Figure 2. Idealized examples of the interactions of an excited (pulson-emitting) macron with other macrons.
A. Case I. Interactions with a target or detector macron. Detector macron becomes “visible” at a certain level of excitation by the emission of secondary pulsons or some other physical signal.
B.Case II. Passage of pulson signal through a line of macrons that is stationary relative to the macron responsible for the primary signal. The time-dependent nature of the excitation process decreases the average velocity of the signal through the line of macrons relative to the primary signal in a vacuum, i.e. v < c. If different frequencies are associated with different activation times, the transit time of the signal through the line would vary accordingly. The signal emerges from the line at a velocity c in this idealized case behind the advance of where the primary signal would be when compared with the situation for Case I.
C.Case III. Passage of the signal from a source in motion toward a line of macrons. The first macron in the line is stimulated at a higher frequency than the first macron of Case II because of the relative velocity of the approaching criton fronts. Thereafter the transmission of the signal within the medium mimics the pattern of Case II. The transit time of the primary signal along a path of an equivalent length in free space would be impacted by the relative movement (vi) of the primary source with respect to the detector, i.e. it would be equal to vi + c.
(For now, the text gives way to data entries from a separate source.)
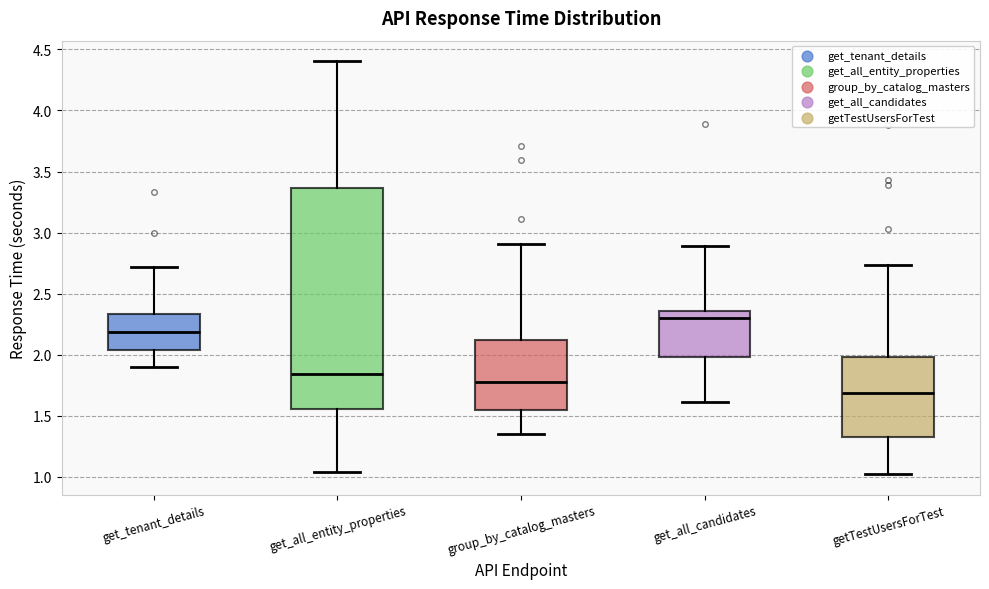

Reading left to right, transcribe this box plot: for each box, give where its median line is, the range the box spans, and where its two whiskers end, as read against the y-axis. The values are not printed on the chart, so give them approximately, as read against the axis.

get_tenant_details: median 2.20, box 2.05 to 2.35, whiskers 1.90 to 2.70
get_all_entity_properties: median 1.85, box 1.55 to 3.35, whiskers 1.05 to 4.40
group_by_catalog_masters: median 1.80, box 1.55 to 2.10, whiskers 1.35 to 2.90
get_all_candidates: median 2.30, box 2.00 to 2.35, whiskers 1.60 to 2.90
getTestUsersForTest: median 1.70, box 1.30 to 2.00, whiskers 1.00 to 2.75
D.Case IV. Passage of signal from a stationary source through a line of macrons that is in motion toward the source. As in Case III, the first macron will experience a higher-frequency. Signal transmission through the line of macrons will be mechanistically the same as Cases II & III. However, the translational velocity of the signal through the medium from primary source relative to the detector would be modified by both the activation time for the secondary pulsons and the velocity of the line of macrons. The emission velocity relative to the detector would be less than c, i.e. c – (velocity of medium). Frequency should be the same as source relative to the detector.
E.Case V. Excitation of a planer, uniform arrangement of macrons by a single macron source. The excitation profile is indicated to possess a linear orientation. (Later this linear response is related to the polarization phenomenon.) If such excited macrons emit secondary pulsons, their signals would be entangled in a temporal manner.